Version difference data
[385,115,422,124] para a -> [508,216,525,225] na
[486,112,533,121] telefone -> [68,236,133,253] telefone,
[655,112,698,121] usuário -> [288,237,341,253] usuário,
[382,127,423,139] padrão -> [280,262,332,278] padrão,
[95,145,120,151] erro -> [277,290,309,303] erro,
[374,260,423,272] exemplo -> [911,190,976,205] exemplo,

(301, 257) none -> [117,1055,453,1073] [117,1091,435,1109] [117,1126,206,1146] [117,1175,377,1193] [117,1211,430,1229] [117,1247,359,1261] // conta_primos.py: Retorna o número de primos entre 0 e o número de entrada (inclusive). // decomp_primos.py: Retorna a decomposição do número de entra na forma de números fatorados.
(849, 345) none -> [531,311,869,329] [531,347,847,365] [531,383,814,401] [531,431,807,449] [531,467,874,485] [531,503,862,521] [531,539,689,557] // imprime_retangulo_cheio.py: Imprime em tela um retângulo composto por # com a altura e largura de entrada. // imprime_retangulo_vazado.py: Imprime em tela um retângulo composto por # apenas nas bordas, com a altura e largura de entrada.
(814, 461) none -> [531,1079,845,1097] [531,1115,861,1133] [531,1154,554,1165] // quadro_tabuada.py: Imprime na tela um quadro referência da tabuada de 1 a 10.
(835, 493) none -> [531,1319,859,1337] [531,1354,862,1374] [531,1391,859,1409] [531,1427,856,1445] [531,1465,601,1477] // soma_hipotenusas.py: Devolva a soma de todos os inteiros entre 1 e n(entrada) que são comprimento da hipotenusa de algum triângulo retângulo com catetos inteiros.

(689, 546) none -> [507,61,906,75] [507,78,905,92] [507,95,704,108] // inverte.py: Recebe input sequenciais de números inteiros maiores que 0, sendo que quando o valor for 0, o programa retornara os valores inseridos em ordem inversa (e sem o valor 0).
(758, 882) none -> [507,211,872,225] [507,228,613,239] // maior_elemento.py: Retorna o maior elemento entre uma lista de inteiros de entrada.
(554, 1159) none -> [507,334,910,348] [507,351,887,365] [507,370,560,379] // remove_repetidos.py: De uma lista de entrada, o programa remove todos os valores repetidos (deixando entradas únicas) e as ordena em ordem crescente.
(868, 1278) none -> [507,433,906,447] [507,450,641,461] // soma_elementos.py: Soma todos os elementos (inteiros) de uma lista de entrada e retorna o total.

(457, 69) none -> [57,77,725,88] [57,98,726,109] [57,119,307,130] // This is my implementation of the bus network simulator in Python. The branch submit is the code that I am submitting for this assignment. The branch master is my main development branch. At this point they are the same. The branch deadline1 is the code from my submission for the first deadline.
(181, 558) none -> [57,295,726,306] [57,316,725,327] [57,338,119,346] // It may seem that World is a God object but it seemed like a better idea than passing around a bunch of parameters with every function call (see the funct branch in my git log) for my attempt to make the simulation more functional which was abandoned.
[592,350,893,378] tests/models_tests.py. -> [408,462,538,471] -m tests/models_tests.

Exercise prompt: Count the lines in the data that contain the string "valores", and give nothing but that number.

Completed exercise: 2